== Written task ==
Copy each line below that contains "valor".

Data shown below:

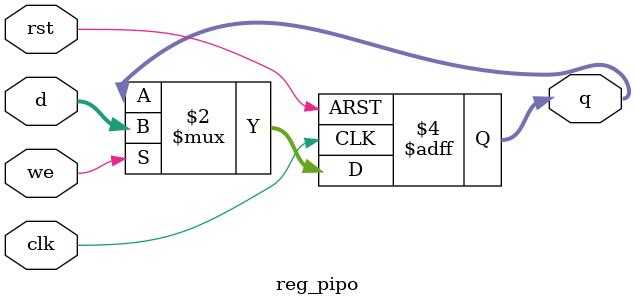
<source format=sv>
module reg_pipo #(
    parameter int WIDTH = 16)(   // ancho de 16 bits
    input  logic                 clk,   
    input  logic                 rst,  
    input  logic                 we,    // Write enable habilitación de nuevo valor
    input  logic [WIDTH-1:0]     d,     // dato de entrada
    output logic [WIDTH-1:0]     q);      // dato almacenado en salida

    always_ff @(posedge clk or posedge rst) begin //proceso secuencial del reloj
        if (rst)//registro a cero 
            q <= '0;
        else if (we)//carga nuevo valor a registro 
            q <= d;
    end
endmodule
</source>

End of Data shown.

== Response to the task ==
    input  logic                 we,    // Write enable habilitación de nuevo valor
        else if (we)//carga nuevo valor a registro 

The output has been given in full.